Species of shrub endemic to Australia

Isopogon fletcheri, commonly known as Fletcher's drumsticks, is a species of flowering plant in the family Proteaceae and is endemic to a restricted area in the Blue Mountains of New South Wales. It is a bushy shrub with narrow egg-shaped to narrow lance-shaped leaves with the narrower end towards the base, and top-shaped to egg-shaped heads of yellowish or creamy green flowers.

==Description==
Isopogon fletcheri is an erect, bushy shrub that typically grows to a height of 1–1.5 m and has glabrous reddish brown branchlets. Its leaves are narrow egg-shaped to narrow lance-shaped or linear with the narrower end towards the base, 40–120 mm long and 5–20 mm wide and more or less sessile. The flowers are arranged in top-shaped to egg-shaped, sessile heads 20–25 mm long in diameter with overlapping egg-shaped involucral bracts at the base. The flowers are about 15 mm long, yellowish to creamy green and glabrous. Flowering occurs from September to November and the fruit is a hairy oval nut 2–3 mm long, fused with others in a more or less spherical cone up to 20 mm in diameter. It is the only species on the east coast to have an entire leaf margin. Other species in this genus on the east coast have divided or textured leaves.

==Taxonomy and naming==
Isopogon fletcheri was first formally described in 1894 by Ferdinand von Mueller in Proceedings of the Linnean Society of New South Wales Series from specimens collected by Joseph James Fletcher from Blackheath, overlooking the Grose Valley.

==Distribution and habitat==
Fletcher's drumsticks grows in forest within the spray zone of waterfalls near sandstone cliffs in a few places near Blackheath. All of its range is contained in the Blue Mountains National Park.

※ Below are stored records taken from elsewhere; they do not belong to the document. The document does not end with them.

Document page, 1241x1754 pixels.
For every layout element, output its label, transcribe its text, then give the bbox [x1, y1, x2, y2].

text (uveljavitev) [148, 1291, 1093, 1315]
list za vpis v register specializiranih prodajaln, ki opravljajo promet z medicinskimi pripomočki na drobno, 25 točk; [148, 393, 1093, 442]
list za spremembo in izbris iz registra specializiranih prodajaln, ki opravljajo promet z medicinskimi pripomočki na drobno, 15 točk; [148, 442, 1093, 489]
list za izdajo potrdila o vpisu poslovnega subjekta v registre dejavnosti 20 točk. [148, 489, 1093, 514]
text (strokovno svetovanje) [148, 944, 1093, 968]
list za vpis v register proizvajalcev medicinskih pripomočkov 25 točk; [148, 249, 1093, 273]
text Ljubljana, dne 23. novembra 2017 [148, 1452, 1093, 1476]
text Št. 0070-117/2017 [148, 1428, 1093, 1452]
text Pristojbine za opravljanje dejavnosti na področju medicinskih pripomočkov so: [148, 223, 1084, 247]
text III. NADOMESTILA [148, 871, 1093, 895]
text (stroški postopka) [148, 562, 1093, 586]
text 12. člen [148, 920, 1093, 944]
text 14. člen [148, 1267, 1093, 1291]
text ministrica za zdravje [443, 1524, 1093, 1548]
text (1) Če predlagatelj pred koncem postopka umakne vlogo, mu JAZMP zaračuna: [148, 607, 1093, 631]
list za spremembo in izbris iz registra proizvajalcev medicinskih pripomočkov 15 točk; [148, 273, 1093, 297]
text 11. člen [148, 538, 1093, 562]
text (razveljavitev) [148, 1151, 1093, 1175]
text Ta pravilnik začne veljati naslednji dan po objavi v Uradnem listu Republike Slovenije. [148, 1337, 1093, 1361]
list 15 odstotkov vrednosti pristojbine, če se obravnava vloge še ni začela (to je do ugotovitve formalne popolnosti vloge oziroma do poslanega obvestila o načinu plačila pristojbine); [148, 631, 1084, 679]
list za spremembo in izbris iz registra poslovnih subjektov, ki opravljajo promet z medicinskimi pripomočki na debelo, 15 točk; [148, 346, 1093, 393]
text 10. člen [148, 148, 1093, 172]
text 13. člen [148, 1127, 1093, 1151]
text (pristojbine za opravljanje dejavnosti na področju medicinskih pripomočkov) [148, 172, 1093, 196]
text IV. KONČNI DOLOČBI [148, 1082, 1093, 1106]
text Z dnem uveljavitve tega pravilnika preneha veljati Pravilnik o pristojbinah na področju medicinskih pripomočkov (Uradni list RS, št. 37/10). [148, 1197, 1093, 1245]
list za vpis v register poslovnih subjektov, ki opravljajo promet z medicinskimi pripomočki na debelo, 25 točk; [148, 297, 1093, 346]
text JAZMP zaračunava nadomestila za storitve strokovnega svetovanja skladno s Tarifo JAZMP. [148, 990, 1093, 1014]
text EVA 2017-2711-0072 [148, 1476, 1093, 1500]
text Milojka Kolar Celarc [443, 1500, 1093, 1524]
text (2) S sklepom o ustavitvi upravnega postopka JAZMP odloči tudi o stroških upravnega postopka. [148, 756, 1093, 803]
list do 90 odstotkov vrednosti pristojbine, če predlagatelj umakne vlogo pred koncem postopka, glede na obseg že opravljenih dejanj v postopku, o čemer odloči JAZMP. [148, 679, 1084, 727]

It is commonly found in sandstone and gravel soil.

==Conservation status==
This isopogon is classified as "vulnerable" under the Australian Government Environment Protection and Biodiversity Conservation Act 1999 and the New South Wales Government Biodiversity Conservation Act 2016. The main threats to the species include its small population size, restricted distribution, disease caused by Phytophthora cinnamomi, disturbance due to walkers and rock climbers, and weed invasion.

==Use in horticulture==
This species is hardy when grown in well-drained soil, using low-phosphorus fertilisers.